WHAT IS REQUIRED: Please restate the entries verbatim. The copy should hold no pictures.

PROVIDED ENTRIES:
● ● ●

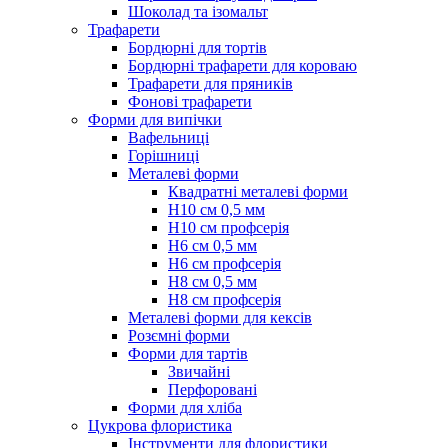
Шоколад та ізомальт
Трафарети
Бордюрні для тортів
Бордюрні трафарети для короваю
Трафарети для пряників
Фонові трафарети
Форми для випічки
Вафельниці
Горішниці
Металеві форми
Квадратні металеві форми
Н10 см 0,5 мм
Н10 см профсерія
Н6 см 0,5 мм
Н6 см профсерія
Н8 см 0,5 мм
Н8 см профсерія
Металеві форми для кексів
Розємні форми
Форми для тартів
Звичайні
Перфоровані
Форми для хліба
Цукрова флористика
Інструменти для флористики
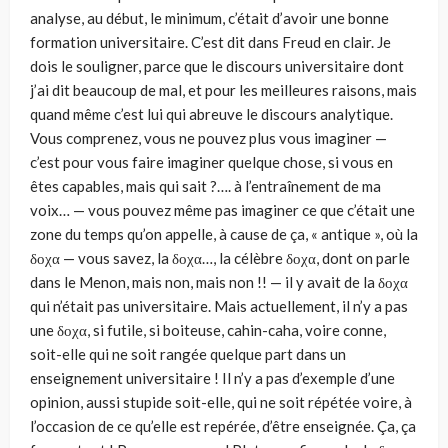
analyse, au début, le minimum, c’était d’avoir une bonne
formation universitaire. C’est dit dans Freud en clair. Je
dois le souligner, parce que le discours universitaire dont
j’ai dit beaucoup de mal, et pour les meilleures raisons, mais
quand même c’est lui qui abreuve le discours analytique.
Vous comprenez, vous ne pouvez plus vous imaginer —
c’est pour vous faire imaginer quelque chose, si vous en
êtes capables, mais qui sait ?…. à l’entraînement de ma
voix… — vous pouvez même pas imaginer ce que c’était une
zone du temps qu’on appelle, à cause de ça, « antique », où la
δοχα — vous savez, la δοχα…, la célèbre δοχα, dont on parle
dans le Menon, mais non, mais non !! — il y avait de la δοχα
qui n’était pas universitaire. Mais actuellement, il n’y a pas
une δοχα, si futile, si boiteuse, cahin-caha, voire conne,
soit-elle qui ne soit rangée quelque part dans un
enseignement universitaire ! Il n’y a pas d’exemple d’une
opinion, aussi stupide soit-elle, qui ne soit répétée voire, à
l’occasion de ce qu’elle est repérée, d’être enseignée. Ça, ça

● ● ●

OUTPUT:
Шоколад та ізомальт
Трафарети
Бордюрні для тортів
Бордюрні трафарети для короваю
Трафарети для пряників
Фонові трафарети
Форми для випічки
Вафельниці
Горішниці
Металеві форми
Квадратні металеві форми
Н10 см 0,5 мм
Н10 см профсерія
Н6 см 0,5 мм
Н6 см профсерія
Н8 см 0,5 мм
Н8 см профсерія
Металеві форми для кексів
Розємні форми
Форми для тартів
Звичайні
Перфоровані
Форми для хліба
Цукрова флористика
Інструменти для флористики
analyse, au début, le minimum, c’était d’avoir une bonne
formation universitaire. C’est dit dans Freud en clair. Je
dois le souligner, parce que le discours universitaire dont
j’ai dit beaucoup de mal, et pour les meilleures raisons, mais
quand même c’est lui qui abreuve le discours analytique.
Vous comprenez, vous ne pouvez plus vous imaginer —
c’est pour vous faire imaginer quelque chose, si vous en
êtes capables, mais qui sait ?…. à l’entraînement de ma
voix… — vous pouvez même pas imaginer ce que c’était une
zone du temps qu’on appelle, à cause de ça, « antique », où la
δοχα — vous savez, la δοχα…, la célèbre δοχα, dont on parle
dans le Menon, mais non, mais non !! — il y avait de la δοχα
qui n’était pas universitaire. Mais actuellement, il n’y a pas
une δοχα, si futile, si boiteuse, cahin-caha, voire conne,
soit-elle qui ne soit rangée quelque part dans un
enseignement universitaire ! Il n’y a pas d’exemple d’une
opinion, aussi stupide soit-elle, qui ne soit répétée voire, à
l’occasion de ce qu’elle est repérée, d’être enseignée. Ça, ça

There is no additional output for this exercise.